- Culture
- 08 Jun 16
UNDERWHELMING BIOPIC OF IRISH DESIGNER
Eileen Gray was a remarkable woman – an openly bisexual Irish furniture designer and architect who was a pioneer of the Modernist movement. She brought the same skills to her life that she did to her work, taking objects and ideas of great weight and making them float.
Director Mary McGuckian demonstrates the opposite skill in this low-budget period biopic, reducing Gray’s exploration of feminism, sexuality and power to a love triangle.
The story focuses on Gray’s completion of Villa E-1027, a sleek piece of architecture overlooking the French Riveria. Gray designed the villa for her lover Jean Badovici, but the building became the centre of a bitter rivalry, when legendary architect Le Corbusier replaced the white minimalist décor with garish, Picasso-lite murals.

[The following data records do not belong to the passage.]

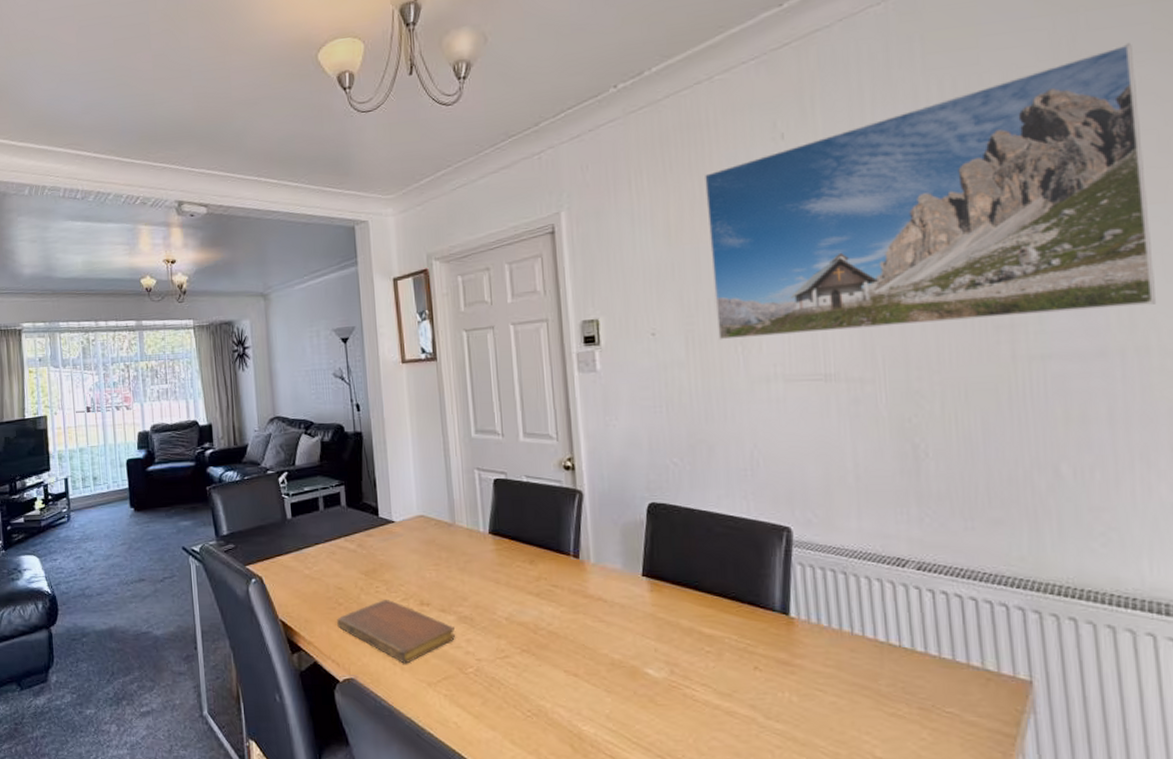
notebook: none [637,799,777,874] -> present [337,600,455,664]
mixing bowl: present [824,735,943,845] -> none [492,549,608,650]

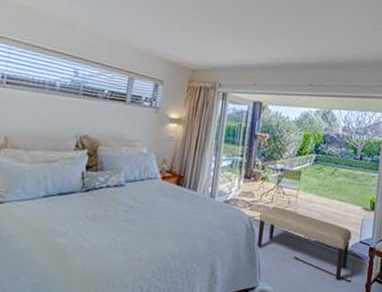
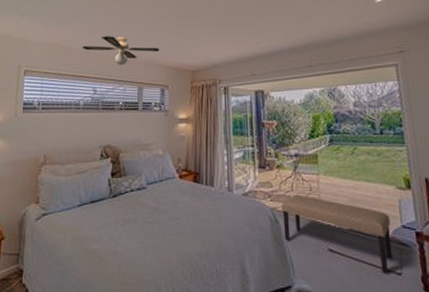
ceiling fan: none [65,10,159,50] -> present [82,36,159,66]

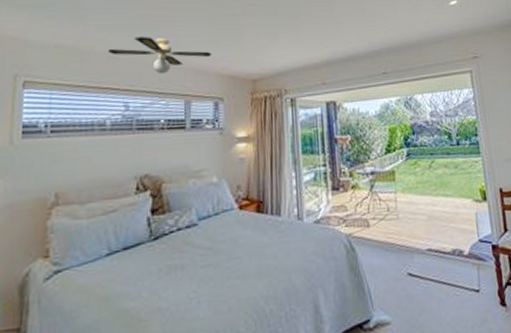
bench: present [282,194,393,274] -> none [358,216,471,293]

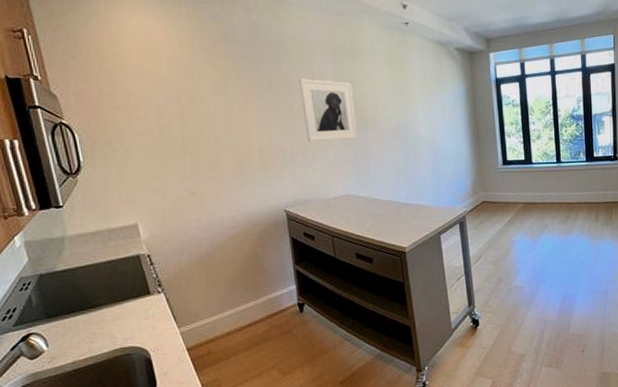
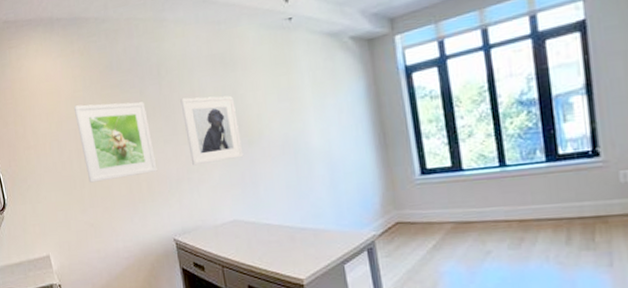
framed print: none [177,70,271,151] -> present [73,101,157,183]

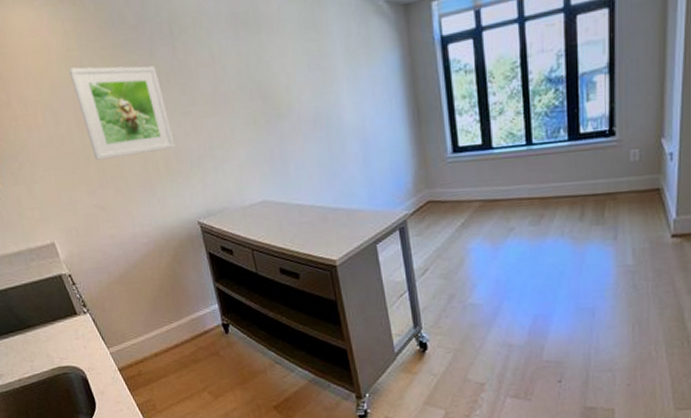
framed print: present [180,95,244,166] -> none [198,62,272,142]

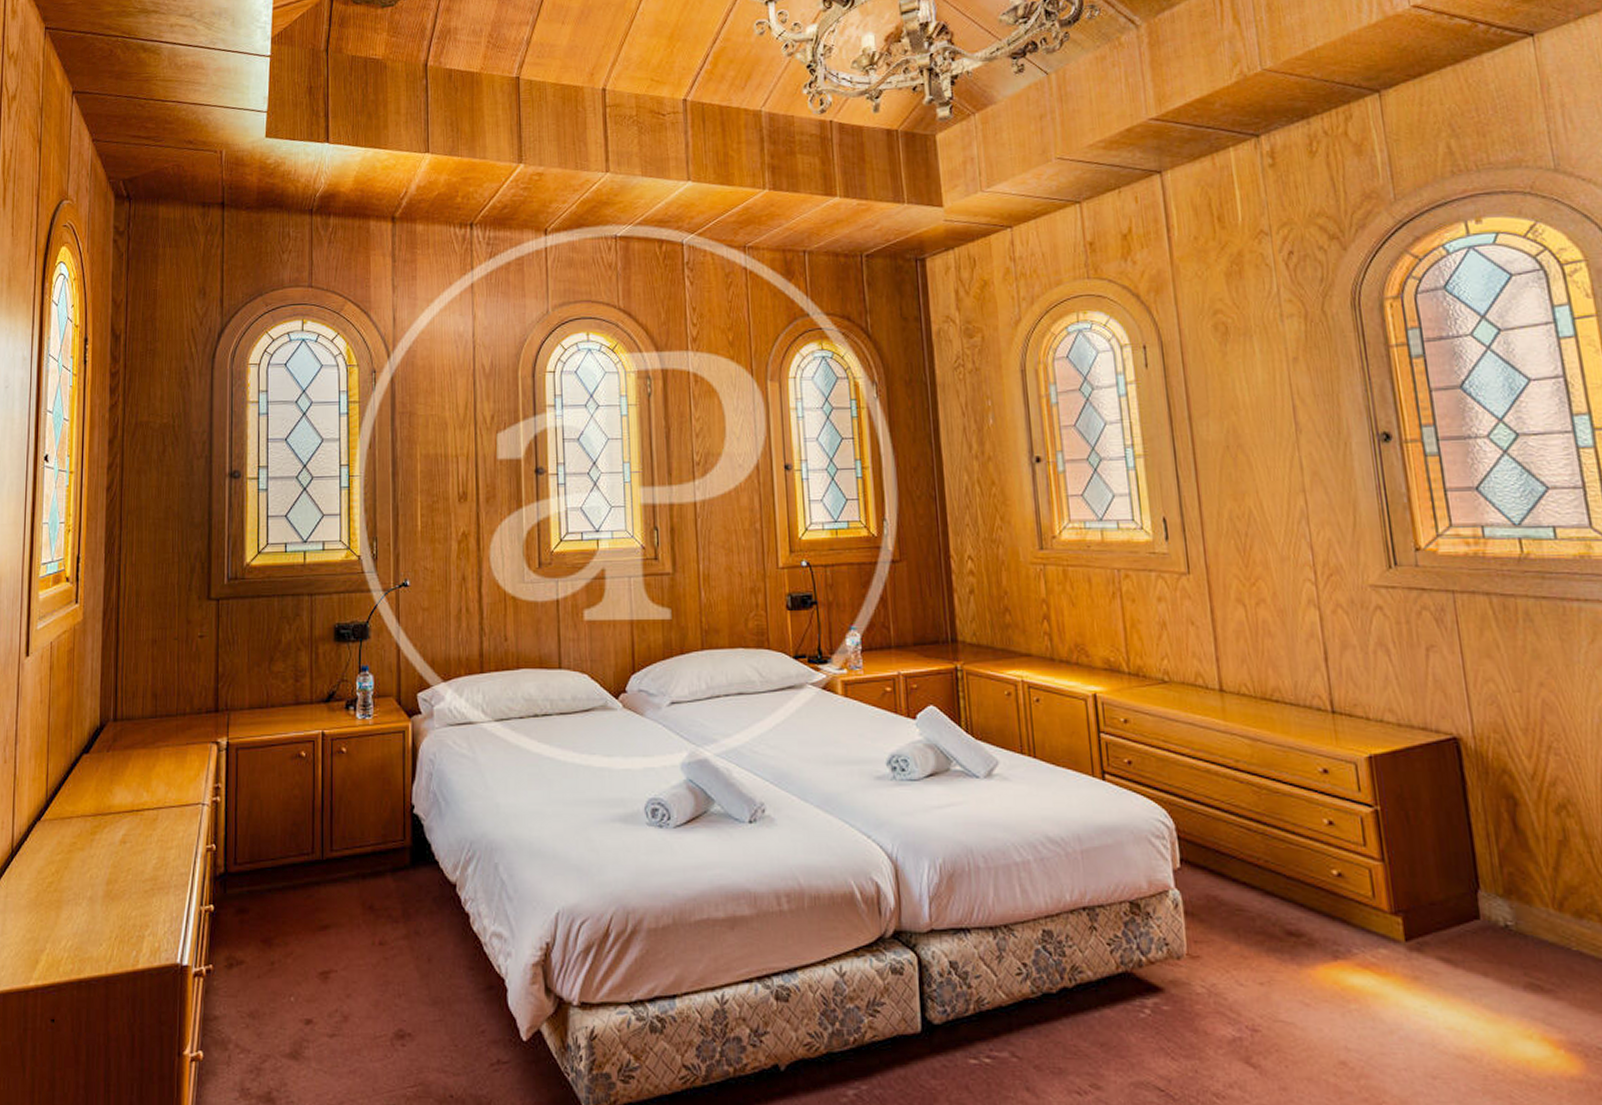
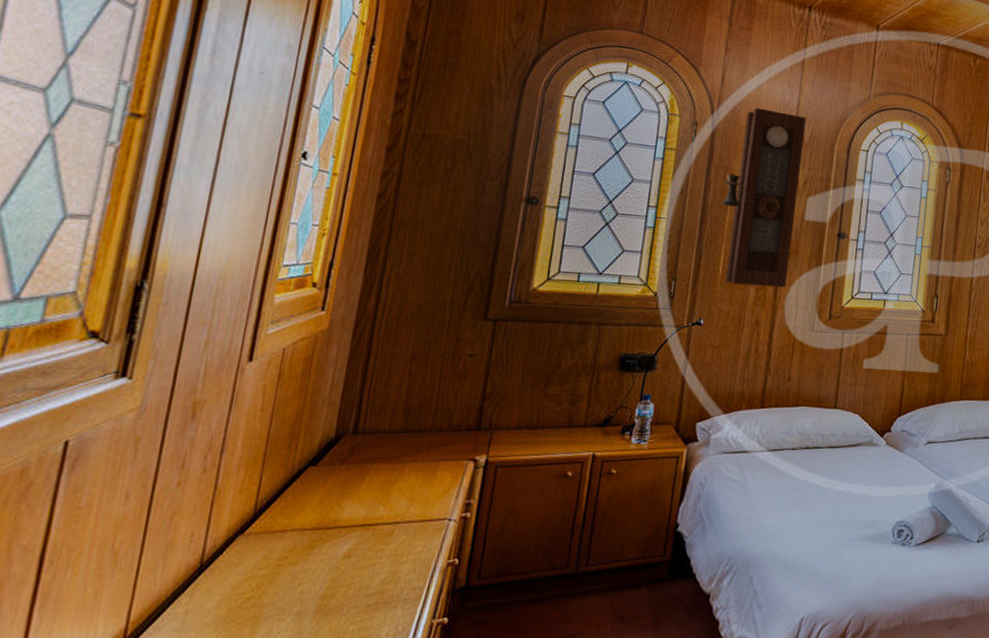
pendulum clock: none [409,343,489,538] -> present [721,108,807,288]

As male ego, women’s authorship of their art and an emerging philosophy about life and design all converge, the raw material for a fascinating and sensual drama are apparent. However by focusing on the love/hate dynamic between Gray (Orla Brady), Badovici (Francesco Scianna) and Le Corbusier (Vincent Perez), the film seems to downplay the wider implications.
Risks are taken with the film’s design, as the theatrically staged and tightly choreographed conversations – complete with fourth wall-breaking monologues – echo the chilly elegance of the modernist sets. The problem is that the aesthetic and the interactions quickly feel stilted and claustrophobic. Cinematographer Stefan Von Bjorn’s camera lens seems permanently coated in Vaseline, perhaps a nod to Gray’s love of lacquer. However the effect comes across not as modern and assured, but as hazy and old-fashioned.